Crater Skater

November 21, 2025

Jay Ramey

Hyundai is getting more serious about its XRT lineup, but is the off-road crowd ready to turn to EVs?

In just a few short years Hyundai’s XRT badge has come to represent off-road ambitions, though very modest ones, as the Ioniq 5 and the Santa Cruz have recently shown.

But the Hyundai Crater concept, revealed this week at AutoMobility LA, hints at something greater, with an electric drivetrain underpinning an adventurous off-roader showcasing the brand’s Art of Steel design language.

Featuring sharp angles and dramatically flared wheelarches, the Crater was penned at Hyundai America Technical Center (HATCI) in Irvine, California, with green-gold matte exterior paint evoking the color palette of the Golden State’s arid landscapes.

The high-riding but compact Crater features a wide skid plate protecting the entire underbody, with the vehicle riding on 18-inch hexagonal wheels wearing 33-inch off-road tires. With recovery hooks and generous rocker panels, the Crater’s steep approach and departure angles invite rock climbing sessions.

“Inspired by Hyundai Motor’s advanced steel technologies, the material’s natural formability reveals flowing volumes and precise lines that evoke the distinctive aesthetic quality of steel — powerful, gentle and timeless,” the automaker explains.

If the exterior is a collection of sharp edges, the interior is meant to protect the occupants from all the forces they’ll have to contend with off road.

Offering soft materials and rounded shapes, the cabin appears functional and inviting, with a series of tiny screens in place of the EV genre requirement of one mega-screen. It also doesn’t cater to the minimalist aesthetic, which lately has come to represent a visually sparse and needlessly boring experience.

With copper and brown colors dominating the interior, the Crater’s cabin is breath of fresh air at a time when EV interiors shun ornate and colorful details of any sort. Grab handles on the A-pillars, an integrated roll cage, and limb risers stretching to the pixel lights on the roof rack all add a touch of functionality to what could otherwise have been merely a design exercise.


Hyundai has a special name for this interior design language as well: The Curve of Upholstery.

The automaker is staying mum about its powertrain, beyond the fact that it’s electric. But it’s not too hard to guess that the ubiquitous E-GMP platform is underneath.

Its off-road capabilities appear well thought out. The concept is equipped with front and rear locking differentials, as well as terrain mode selectors optimized for mud, snow, and sand. There is even a trailer brake control function, in addition to a downhill braking system.

But does the Crater concept actually preview something we could see in the coming years?

This is a sign that the automaker wants to turn XRT into something more serious than an Ioniq 5 hatch with a more rugged bumper and a slightly lifted suspension.

The Santa Cruz XRT and Palisade XRT Pro have already taken a step in this direction, but they have stopped notably short of trail-rated capabilities.

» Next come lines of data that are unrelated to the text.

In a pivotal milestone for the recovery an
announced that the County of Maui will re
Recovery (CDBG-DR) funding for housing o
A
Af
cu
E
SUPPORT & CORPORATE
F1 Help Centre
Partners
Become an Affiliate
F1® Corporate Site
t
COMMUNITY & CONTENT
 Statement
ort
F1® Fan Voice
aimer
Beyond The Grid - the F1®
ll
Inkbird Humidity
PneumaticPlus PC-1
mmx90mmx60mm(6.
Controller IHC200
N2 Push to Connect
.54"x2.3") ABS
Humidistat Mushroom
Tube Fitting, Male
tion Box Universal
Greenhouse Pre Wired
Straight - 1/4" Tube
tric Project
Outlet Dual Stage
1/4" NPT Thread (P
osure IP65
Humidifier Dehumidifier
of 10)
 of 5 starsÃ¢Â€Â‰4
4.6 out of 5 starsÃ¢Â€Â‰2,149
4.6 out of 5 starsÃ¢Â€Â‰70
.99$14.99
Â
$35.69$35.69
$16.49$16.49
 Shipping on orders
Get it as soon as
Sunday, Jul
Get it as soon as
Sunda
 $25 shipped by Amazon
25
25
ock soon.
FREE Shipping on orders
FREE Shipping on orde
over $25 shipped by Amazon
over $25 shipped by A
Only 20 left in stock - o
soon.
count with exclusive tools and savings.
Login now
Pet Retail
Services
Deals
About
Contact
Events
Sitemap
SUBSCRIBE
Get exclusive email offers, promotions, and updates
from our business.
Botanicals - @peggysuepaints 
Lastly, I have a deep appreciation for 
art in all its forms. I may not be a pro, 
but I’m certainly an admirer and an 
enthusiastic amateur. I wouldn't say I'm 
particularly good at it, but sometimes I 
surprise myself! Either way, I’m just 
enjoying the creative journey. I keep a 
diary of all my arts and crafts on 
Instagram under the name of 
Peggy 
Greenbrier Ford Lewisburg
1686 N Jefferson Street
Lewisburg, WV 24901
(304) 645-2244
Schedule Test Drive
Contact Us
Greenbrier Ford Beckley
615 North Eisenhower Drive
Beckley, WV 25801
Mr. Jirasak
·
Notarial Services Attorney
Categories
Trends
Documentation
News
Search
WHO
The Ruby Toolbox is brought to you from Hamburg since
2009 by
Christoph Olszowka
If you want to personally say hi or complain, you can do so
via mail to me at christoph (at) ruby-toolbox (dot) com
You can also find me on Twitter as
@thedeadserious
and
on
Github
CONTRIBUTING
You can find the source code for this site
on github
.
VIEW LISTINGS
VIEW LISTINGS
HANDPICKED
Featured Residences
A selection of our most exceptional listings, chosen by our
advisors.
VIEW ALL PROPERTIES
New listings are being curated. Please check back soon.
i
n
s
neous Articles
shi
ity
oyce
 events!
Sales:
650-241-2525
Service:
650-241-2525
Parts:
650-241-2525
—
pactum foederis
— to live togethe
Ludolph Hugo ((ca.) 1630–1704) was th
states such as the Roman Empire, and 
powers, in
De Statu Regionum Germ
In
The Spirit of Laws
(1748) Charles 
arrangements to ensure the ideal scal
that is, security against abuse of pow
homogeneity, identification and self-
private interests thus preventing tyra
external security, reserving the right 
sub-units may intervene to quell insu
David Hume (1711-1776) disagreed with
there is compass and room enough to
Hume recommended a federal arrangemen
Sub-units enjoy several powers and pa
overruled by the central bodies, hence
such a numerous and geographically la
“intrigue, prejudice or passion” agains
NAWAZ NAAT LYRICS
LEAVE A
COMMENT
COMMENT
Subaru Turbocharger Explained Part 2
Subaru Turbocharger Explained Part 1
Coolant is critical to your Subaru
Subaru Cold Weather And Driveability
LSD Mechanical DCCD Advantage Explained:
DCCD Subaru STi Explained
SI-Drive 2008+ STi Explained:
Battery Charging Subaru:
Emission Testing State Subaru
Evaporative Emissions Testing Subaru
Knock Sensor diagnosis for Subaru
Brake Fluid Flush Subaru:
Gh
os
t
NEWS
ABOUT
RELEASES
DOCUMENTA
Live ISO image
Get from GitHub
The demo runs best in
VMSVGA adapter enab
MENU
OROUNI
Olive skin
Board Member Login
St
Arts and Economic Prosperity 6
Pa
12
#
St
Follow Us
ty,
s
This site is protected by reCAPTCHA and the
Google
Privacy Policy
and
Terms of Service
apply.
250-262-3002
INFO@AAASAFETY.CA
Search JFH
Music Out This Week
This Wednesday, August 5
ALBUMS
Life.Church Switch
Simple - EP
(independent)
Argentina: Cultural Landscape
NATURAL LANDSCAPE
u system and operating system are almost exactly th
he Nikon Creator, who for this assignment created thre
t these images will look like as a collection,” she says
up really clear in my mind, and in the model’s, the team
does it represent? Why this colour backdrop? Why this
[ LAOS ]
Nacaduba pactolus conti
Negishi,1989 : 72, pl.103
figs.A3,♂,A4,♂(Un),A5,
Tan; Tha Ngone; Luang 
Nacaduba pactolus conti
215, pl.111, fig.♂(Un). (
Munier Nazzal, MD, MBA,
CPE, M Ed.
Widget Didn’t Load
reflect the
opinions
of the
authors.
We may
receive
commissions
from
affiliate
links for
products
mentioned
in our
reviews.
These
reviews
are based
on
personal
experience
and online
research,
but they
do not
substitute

A production version of the Crater could change that, while offering Wrangler-style off-road chops. But that’s only if the automaker wanted to cater to the off-road crowd in a much more serious manner. That crowd, by the way, is mostly served by the much larger Rivian R1S, and eventually the Jeep Recon.

Whether or not Hyundai sees space in the segment for a smaller but still trail-capable EV offering remains to be seen, the XRT project is proceeding very conservatively. To win over serious off-road enthusiasts, though, Hyundai will eventually have to build something people can buy.